Se hace un breve silencio.
—Bueno, al menos no soy sólo el remisero de esta historia.
No dicen nada más. A los pocos minutos suena uno de los teléfonos del mostrador. El agente que escribe a máquina responde. Al parecer el otro ha sido capturado por un partido de fútbol de primera B.
—Sí, señor… Por supuesto… Inmediatamente…
El agente se pone de pie detrás de su máquina de escribir y les habla por primera vez.

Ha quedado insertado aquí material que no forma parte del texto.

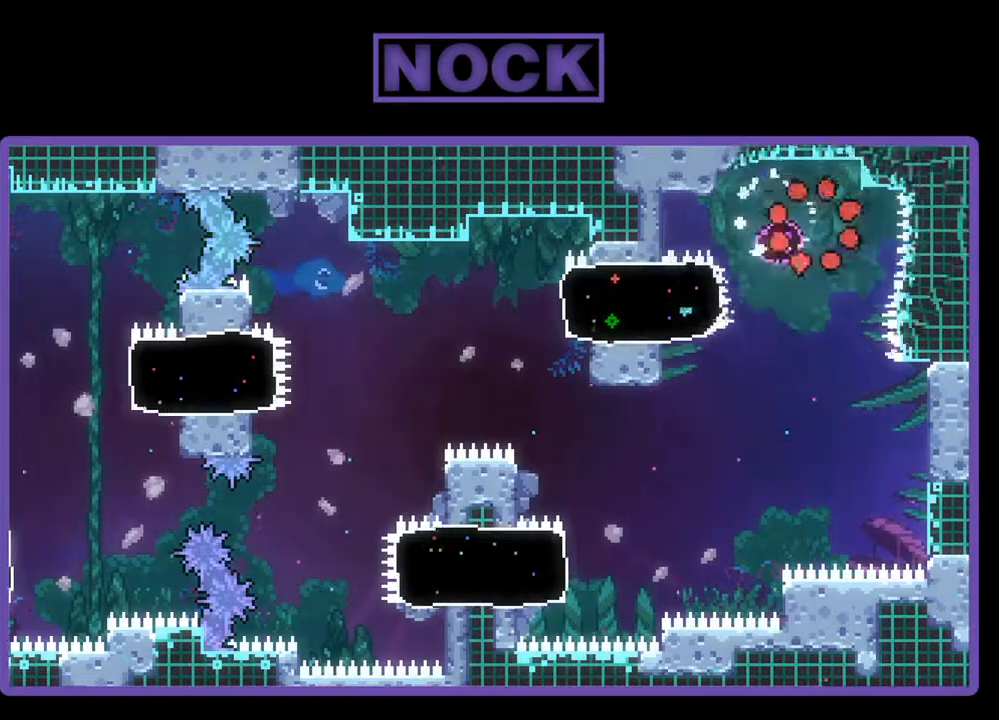
{"buttons": [], "events": []}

—Por aquí, por favor. El subcomisario Bermúdez los va a recibir ahora.
—Muchas gracias —responde Pablo con cortesía. José siente que un calor le sube por el cuerpo. También él, como su amigo, odia estos lugares.
El agente los conduce por un pasillo oscuro y húmedo hasta una oficina. Golpea la puerta y espera. Le responde una voz clara y firme. Pablo inspira profundamente e intenta relajarse. Sabe que no va a tener muchas oportunidades como ésta, y no quiere desaprovecharla.
El agente abre la puerta y se les adelanta invitándolos a pasar. Del otro lado del escritorio los recibe una mirada fría, distante y enérgica. Pablo siente que esto no va a ser nada fácil. No se equivoca.